● **HOW TO COMPLETE THIS TASK**
Please print the line that holds "ring tip: (515, 437)" and each line after it to the end of the data, word for word, without any pictures.

Records from a dataset
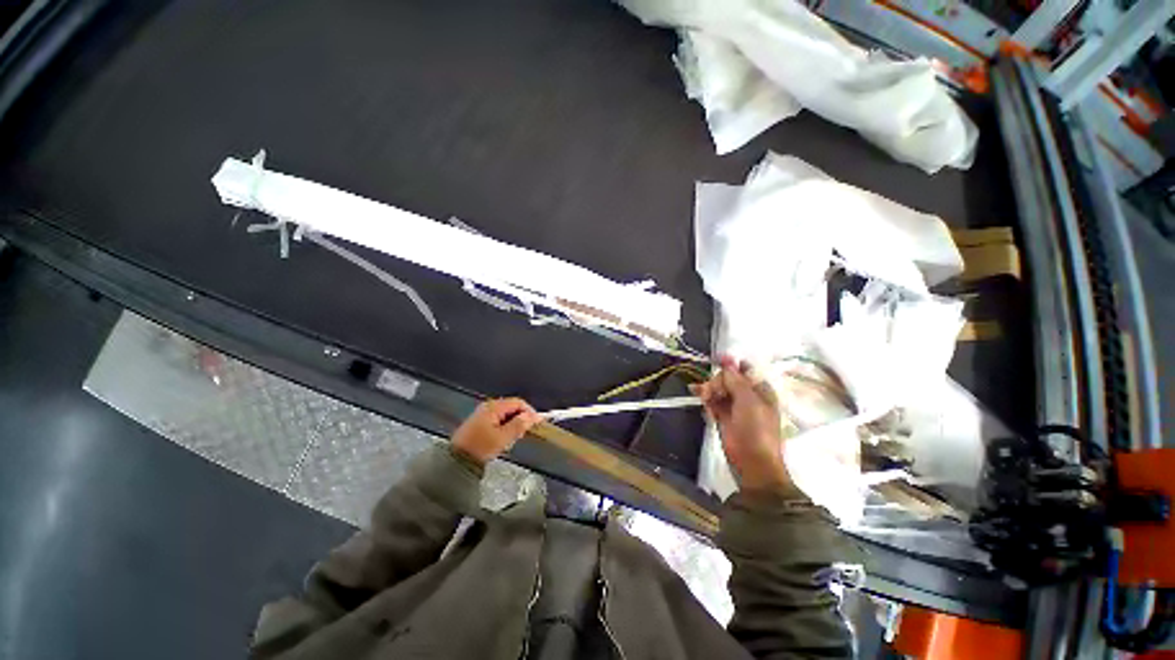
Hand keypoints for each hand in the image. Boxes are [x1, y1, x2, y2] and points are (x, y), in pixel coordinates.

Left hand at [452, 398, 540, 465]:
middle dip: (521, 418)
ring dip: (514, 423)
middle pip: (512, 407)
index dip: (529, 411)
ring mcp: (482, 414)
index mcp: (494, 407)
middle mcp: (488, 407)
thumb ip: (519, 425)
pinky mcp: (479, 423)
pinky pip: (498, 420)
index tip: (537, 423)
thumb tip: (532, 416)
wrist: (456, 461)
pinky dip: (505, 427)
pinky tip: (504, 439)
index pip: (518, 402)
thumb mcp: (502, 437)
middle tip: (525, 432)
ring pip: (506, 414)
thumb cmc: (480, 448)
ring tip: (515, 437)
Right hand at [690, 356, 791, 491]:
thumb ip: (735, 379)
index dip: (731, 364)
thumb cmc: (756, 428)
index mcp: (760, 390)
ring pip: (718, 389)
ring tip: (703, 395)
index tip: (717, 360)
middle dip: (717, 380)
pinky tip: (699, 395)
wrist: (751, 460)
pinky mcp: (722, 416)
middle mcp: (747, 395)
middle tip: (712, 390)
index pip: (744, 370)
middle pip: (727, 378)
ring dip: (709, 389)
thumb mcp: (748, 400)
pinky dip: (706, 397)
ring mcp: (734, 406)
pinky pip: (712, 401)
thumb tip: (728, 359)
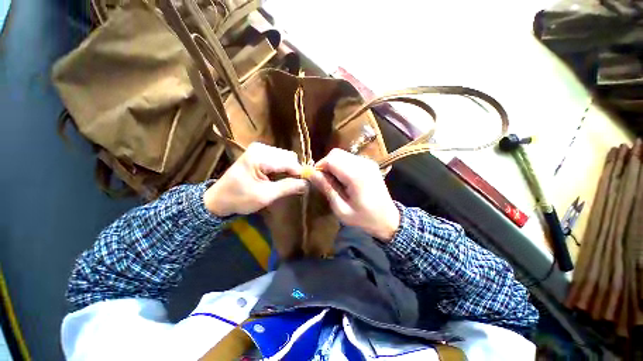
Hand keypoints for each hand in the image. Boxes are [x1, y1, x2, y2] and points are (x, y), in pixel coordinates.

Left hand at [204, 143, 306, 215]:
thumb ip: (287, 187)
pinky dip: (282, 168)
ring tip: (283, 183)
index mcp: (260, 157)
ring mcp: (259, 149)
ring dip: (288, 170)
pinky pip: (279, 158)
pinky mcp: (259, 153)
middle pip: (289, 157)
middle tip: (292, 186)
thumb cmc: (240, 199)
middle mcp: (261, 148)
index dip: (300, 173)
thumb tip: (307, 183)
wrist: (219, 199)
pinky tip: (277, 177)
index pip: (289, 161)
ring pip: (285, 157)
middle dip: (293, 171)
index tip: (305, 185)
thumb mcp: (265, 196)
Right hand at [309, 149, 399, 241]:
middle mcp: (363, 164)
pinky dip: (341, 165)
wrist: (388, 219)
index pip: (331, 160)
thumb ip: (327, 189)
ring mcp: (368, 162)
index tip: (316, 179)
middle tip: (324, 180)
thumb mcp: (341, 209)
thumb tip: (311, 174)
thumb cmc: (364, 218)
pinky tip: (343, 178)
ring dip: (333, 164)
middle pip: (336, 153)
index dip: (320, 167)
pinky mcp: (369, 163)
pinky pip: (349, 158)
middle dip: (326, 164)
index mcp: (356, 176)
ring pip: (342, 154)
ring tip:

● **RESPONSE AREA**
ring tip: (515, 437)
Right hand at [690, 356, 791, 491]:
thumb ip: (735, 379)
index dip: (731, 364)
thumb cmc: (756, 428)
index mcp: (760, 390)
ring pip: (718, 389)
ring tip: (703, 395)
index tip: (717, 360)
middle dip: (717, 380)
pinky tip: (699, 395)
wrist: (751, 460)
pinky mcp: (722, 416)
middle mcp: (747, 395)
middle tip: (712, 390)
index pip: (744, 370)
middle pip: (727, 378)
ring dip: (709, 389)
thumb mcp: (748, 400)
pinky dip: (706, 397)
ring mcp: (734, 406)
pinky pip: (712, 401)
thumb tip: (728, 359)
Hand keypoints for each hand in the image. Boxes are [x1, y1, x2, y2] and points are (x, y), in pixel coordinates.

Left hand at [204, 143, 306, 215]:
thumb ip: (287, 187)
pinky dip: (282, 168)
ring tip: (283, 183)
index mcp: (260, 157)
ring mcp: (259, 149)
ring dip: (288, 170)
pinky pip: (279, 158)
pinky mcp: (259, 153)
middle pip: (289, 157)
middle tip: (292, 186)
thumb cmc: (240, 199)
middle mcp: (261, 148)
index dip: (300, 173)
thumb tip: (307, 183)
wrist: (219, 199)
pinky tip: (277, 177)
index pip: (289, 161)
ring pip: (285, 157)
middle dip: (293, 171)
index tip: (305, 185)
thumb mcp: (265, 196)
Right hand at [309, 149, 399, 241]:
middle mcp: (363, 164)
pinky dip: (341, 165)
wrist: (388, 219)
index pip: (331, 160)
thumb ip: (327, 189)
ring mcp: (368, 162)
index tip: (316, 179)
middle tip: (324, 180)
thumb mcp: (341, 209)
thumb tip: (311, 174)
thumb cmc: (364, 218)
pinky tip: (343, 178)
ring dip: (333, 164)
middle pip: (336, 153)
index dip: (320, 167)
pinky mcp: (369, 163)
pinky pip: (349, 158)
middle dip: (326, 164)
index mcp: (356, 176)
ring pip: (342, 154)
ring tip:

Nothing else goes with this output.